§ Task brief: Count the lines in the data below that contain the string "scientific", matching case exactly, and reply with only the number.

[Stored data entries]
>>>>>
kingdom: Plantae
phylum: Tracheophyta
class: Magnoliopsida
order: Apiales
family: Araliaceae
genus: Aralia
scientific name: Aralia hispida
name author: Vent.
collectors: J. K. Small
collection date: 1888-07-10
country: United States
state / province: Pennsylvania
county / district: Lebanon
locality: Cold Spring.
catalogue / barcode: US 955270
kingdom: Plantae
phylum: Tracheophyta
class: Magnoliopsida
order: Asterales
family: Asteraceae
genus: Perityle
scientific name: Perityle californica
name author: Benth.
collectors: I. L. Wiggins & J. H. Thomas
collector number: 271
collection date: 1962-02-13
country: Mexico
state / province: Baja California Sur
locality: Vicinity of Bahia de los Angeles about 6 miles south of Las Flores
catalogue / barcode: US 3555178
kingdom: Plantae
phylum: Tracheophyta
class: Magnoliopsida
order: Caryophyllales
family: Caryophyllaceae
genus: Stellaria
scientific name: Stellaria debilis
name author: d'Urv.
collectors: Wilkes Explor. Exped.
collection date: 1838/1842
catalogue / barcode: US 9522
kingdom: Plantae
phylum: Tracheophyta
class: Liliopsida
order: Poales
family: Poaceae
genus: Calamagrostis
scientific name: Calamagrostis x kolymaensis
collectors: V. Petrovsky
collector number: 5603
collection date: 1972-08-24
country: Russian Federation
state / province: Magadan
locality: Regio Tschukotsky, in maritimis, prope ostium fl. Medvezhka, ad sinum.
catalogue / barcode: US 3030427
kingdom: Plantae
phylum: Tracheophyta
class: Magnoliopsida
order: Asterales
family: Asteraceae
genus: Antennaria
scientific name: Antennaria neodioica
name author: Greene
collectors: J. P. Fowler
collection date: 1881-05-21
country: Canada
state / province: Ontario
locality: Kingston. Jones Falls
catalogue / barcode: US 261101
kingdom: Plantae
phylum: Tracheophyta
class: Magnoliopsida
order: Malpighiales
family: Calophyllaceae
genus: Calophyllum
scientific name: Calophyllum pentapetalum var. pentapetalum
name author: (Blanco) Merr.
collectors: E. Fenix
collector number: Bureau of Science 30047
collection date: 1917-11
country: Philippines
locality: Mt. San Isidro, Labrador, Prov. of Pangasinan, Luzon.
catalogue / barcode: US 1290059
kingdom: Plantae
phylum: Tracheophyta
<<<<<
§ Exercise result: 6